Example: For a weather API, you want responses in this JSON format:

{
  "city": "San Francisco",
  "temperature": 72.5,
  "units": "Fahrenheit",
  "forecast": ["sunny", "cloudy"]
}

With structured outputs:

from structured_outputs import SchemaConstraint, StructuredGenerator

# Define the schema
schema = {
    "type": "object",
    "properties": {
        "city": {"type": "string"},
        "temperature": {"type": "number"},
        "units": {"type": "string", "enum": ["Fahrenheit", "Celsius"]},
        "forecast": {"type": "array", "items": {"type": "string"}}
    },
    "required": ["city", "temperature", "units"]
}

# Create structured generator with optimized decoding
generator = StructuredGenerator(
    model="Qwen/Qwen2-7B-Instruct",  # or DeepSeek
    constraint=SchemaConstraint(schema),
    use_speculative_decoding=True
)

# Generate valid JSON in roughly half the time
response = generator.generate("What's the weather in San Francisco?")
print(response)  # Guaranteed valid JSON, follows the schema

Comparison: When to Use What

Technique What It Does Best For Trade-off
Speculative Decoding Draft then verify General text generation with consistent style Memory overhead; requires accurate draft model
Constraint Decoding Enforce format JSON, API responses, regex patterns Only works for lexical constraints
Structured Outputs Combined approach Production APIs needing speed + reliability Complex setup; may reduce flexibility

Summary: Use speculative decoding when speed matters and you don’t need specific formats.

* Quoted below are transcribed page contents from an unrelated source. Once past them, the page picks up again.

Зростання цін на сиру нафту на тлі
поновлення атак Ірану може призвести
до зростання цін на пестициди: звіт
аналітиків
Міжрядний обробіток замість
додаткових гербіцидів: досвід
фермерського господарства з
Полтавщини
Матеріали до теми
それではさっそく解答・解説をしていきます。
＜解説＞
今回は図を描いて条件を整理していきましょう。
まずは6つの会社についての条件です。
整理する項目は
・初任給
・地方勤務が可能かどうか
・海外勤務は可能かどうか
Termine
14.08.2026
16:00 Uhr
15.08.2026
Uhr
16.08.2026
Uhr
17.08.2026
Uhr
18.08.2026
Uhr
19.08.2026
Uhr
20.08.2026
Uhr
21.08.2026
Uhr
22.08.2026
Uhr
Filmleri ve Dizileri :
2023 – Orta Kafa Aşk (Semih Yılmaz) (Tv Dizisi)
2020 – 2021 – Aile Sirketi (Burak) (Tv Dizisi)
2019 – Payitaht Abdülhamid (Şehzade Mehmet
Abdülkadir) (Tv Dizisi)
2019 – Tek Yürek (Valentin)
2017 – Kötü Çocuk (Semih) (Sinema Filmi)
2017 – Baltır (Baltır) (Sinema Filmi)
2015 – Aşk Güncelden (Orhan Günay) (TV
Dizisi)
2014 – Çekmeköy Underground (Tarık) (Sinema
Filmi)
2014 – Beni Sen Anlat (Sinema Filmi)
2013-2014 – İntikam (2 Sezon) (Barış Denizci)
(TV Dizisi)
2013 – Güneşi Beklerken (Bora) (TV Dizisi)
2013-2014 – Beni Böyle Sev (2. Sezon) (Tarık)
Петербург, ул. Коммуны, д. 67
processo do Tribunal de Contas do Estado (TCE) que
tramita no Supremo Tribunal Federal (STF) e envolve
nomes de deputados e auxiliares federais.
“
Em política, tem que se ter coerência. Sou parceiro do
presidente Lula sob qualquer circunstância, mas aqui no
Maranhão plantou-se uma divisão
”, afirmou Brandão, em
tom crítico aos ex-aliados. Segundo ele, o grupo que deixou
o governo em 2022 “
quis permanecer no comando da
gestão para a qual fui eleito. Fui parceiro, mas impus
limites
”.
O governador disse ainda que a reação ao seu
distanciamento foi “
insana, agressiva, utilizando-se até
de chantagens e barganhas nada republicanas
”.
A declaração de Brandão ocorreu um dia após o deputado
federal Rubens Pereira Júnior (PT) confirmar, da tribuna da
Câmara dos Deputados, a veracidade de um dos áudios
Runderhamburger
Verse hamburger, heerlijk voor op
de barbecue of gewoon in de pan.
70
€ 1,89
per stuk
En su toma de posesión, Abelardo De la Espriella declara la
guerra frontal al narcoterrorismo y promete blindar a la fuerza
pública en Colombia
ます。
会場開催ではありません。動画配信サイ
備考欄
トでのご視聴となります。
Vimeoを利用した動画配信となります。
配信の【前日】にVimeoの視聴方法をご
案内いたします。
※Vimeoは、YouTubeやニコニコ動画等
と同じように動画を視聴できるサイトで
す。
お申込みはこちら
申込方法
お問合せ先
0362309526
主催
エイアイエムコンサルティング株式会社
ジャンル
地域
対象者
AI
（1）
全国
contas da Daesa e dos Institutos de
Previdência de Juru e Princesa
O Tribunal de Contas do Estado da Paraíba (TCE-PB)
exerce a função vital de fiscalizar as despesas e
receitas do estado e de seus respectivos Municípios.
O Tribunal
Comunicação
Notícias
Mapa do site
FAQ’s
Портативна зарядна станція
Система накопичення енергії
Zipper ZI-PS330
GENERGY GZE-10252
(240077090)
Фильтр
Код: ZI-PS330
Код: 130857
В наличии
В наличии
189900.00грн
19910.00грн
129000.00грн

Use constraint decoding when format matters and speed is secondary. Combine them (structured outputs) for production systems that need both.

Key Takeaways

  • Inference optimizations reduce generation time by batching or predicting more efficiently
  • Open-source LLMs let you inspect and modify models for specific optimization needs
  • Qwen and DeepSeek are excellent open-source models with different architectural strengths
  • Speculative decoding uses a cheap draft model to speed up expensive target models by 2-3x
  • Constraint decoding forces valid output by masking illegal tokens during generation
  • Structured outputs combine both techniques for fast, guaranteed-valid responses
  • The real skill lies not in knowing these techniques, but in knowing when to apply each one

Remember: the best optimization is the one you don’t need. Understand your use case, measure your bottlenecks, then apply the right tool. Your users will thank you for the speed—and your debugging sessions will thank you for the structure.